But what I think is missing is they're comparing AI to what it is today, and they're ignoring how fast it is changing and how fast it's growing and how fast it's it's increasing its ability to add true value. Right? So even even six months or a year ago, you would get on to, you know, one of the tools and you would put something in there, and it it was cool, but there were a lot of mistakes. And now those mistakes are decreasing, and the value is exponentially increasing.
And so, yeah, is is it solving all of the use cases today? No. But is it quickly and rapidly accelerating? The answer is yes.
And and and the pace the change of pace is incredible.
A hundred percent. And like I said earlier, if you follow the funding, this is where growth and investment is happening, and that's usually where real innovation is going to happen. Right? If you play out where that money is going, what r and d it's it's funding and developing.
And I think that that's actually made me think of this really good, HBR article that just came out, that I was actually reading this morning. Let me see if I can find the title. We could send it out with the notes. But it's something to the effect of, like, AI is just a prediction machine.
And if you think about the history of computers, that's all computers have ever been, right? It talks about like the Mario Brothers video game. You know, what that game is doing is you're telling the AI to react and you're telling, sorry, the technology to react in certain ways when certain conditions are met. And that's all computers have ever done.
The only difference is the the complexity of the data that's driving that decisioning and driving that prediction is at a level that it's never been before. And it's gonna continue to improve, but it isn't truly providing human level reasoning. And that, I think, is where people may have the wrong expectation and also why I think the concern about jobs is a little bit misguided. So like the AI, for instance, today, can tell you that it thinks fraudulent activity is having on your bank account.
Right? And I've had that happen to me fifty times or so. None of those was fraudulent. What it's doing is it's trained to look for patterns and recognize anomalies in those patterns and say, Hey, here's an anomaly that we recognize.
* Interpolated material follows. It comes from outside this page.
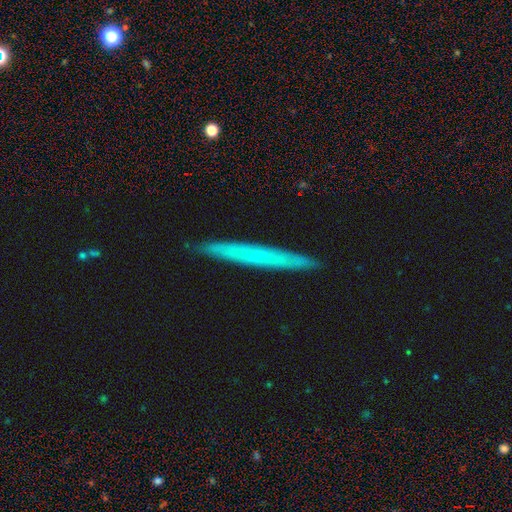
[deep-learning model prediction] This appears to be a featured or disk galaxy (50%) viewed edge-on (94%). Merging: none (91%).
But the human still has to be the one to say, Well, I know what I buy and what I don't buy. Therefore, I can, you know, add a level of sophistication to this interaction if the AI can't. I think that's really, really important because that's where I think people have an unmet expectation. You can't ask the AI, you know, who the love of your life is going to be because only you can reason that when the situation arises.
So, when I think about spend management, right, I think that there is a very interesting transformation happening that mimics that exactly because the data is so complex.
The spend data lives in many different systems, maybe doesn't live in any system, and maybe is able to get pulled into a spreadsheet and to generate a report. And I think that the efficacy and the and the quality of a finance or procurement team's output was in some ways guided by their ability to generate the report. Right, to synthesize all the information and say, you know, here's a view into the visibility that everyone can now see this information that's otherwise very hard to get. And that's frightening in a world for AI because the AI can do that in milliseconds.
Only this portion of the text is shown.